_DESCRIPTION OF THE TASK_
Update the rows in the stretch from the line containing "scientific name: Oligosoma aeneum" through the end of the rows by replacing "common name" with "vernacular name" and leaving everything else unchanged. Give back only those lines.

Stored items from a collection

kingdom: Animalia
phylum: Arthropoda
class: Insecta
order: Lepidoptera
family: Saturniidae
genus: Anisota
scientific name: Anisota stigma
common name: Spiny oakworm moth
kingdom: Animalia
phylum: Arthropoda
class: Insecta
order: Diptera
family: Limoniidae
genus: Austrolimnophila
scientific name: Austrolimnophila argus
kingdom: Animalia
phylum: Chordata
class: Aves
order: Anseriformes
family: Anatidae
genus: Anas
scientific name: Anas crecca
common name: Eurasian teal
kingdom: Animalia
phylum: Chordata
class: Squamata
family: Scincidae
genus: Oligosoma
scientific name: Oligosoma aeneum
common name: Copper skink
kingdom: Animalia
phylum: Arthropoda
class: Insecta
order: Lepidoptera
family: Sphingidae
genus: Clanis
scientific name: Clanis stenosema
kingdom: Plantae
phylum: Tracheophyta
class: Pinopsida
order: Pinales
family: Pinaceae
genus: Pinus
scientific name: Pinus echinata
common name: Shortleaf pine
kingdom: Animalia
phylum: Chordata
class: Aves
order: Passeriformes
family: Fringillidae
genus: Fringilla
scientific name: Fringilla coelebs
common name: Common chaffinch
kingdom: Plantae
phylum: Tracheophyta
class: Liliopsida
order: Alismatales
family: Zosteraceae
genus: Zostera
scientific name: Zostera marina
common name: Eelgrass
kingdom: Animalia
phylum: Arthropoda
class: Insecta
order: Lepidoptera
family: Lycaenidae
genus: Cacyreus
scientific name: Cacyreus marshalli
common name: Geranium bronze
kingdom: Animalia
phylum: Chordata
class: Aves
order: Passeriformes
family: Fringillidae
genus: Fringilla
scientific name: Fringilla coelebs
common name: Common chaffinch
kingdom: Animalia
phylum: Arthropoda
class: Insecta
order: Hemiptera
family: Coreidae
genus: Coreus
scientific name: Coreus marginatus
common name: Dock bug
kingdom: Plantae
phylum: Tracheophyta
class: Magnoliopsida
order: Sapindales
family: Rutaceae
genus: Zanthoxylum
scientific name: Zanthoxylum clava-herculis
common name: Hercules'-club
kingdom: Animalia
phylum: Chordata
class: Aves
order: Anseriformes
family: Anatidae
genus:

_ANSWER IN FULL_
scientific name: Oligosoma aeneum
vernacular name: Copper skink
kingdom: Animalia
phylum: Arthropoda
class: Insecta
order: Lepidoptera
family: Sphingidae
genus: Clanis
scientific name: Clanis stenosema
kingdom: Plantae
phylum: Tracheophyta
class: Pinopsida
order: Pinales
family: Pinaceae
genus: Pinus
scientific name: Pinus echinata
vernacular name: Shortleaf pine
kingdom: Animalia
phylum: Chordata
class: Aves
order: Passeriformes
family: Fringillidae
genus: Fringilla
scientific name: Fringilla coelebs
vernacular name: Common chaffinch
kingdom: Plantae
phylum: Tracheophyta
class: Liliopsida
order: Alismatales
family: Zosteraceae
genus: Zostera
scientific name: Zostera marina
vernacular name: Eelgrass
kingdom: Animalia
phylum: Arthropoda
class: Insecta
order: Lepidoptera
family: Lycaenidae
genus: Cacyreus
scientific name: Cacyreus marshalli
vernacular name: Geranium bronze
kingdom: Animalia
phylum: Chordata
class: Aves
order: Passeriformes
family: Fringillidae
genus: Fringilla
scientific name: Fringilla coelebs
vernacular name: Common chaffinch
kingdom: Animalia
phylum: Arthropoda
class: Insecta
order: Hemiptera
family: Coreidae
genus: Coreus
scientific name: Coreus marginatus
vernacular name: Dock bug
kingdom: Plantae
phylum: Tracheophyta
class: Magnoliopsida
order: Sapindales
family: Rutaceae
genus: Zanthoxylum
scientific name: Zanthoxylum clava-herculis
vernacular name: Hercules'-club
kingdom: Animalia
phylum: Chordata
class: Aves
order: Anseriformes
family: Anatidae
genus:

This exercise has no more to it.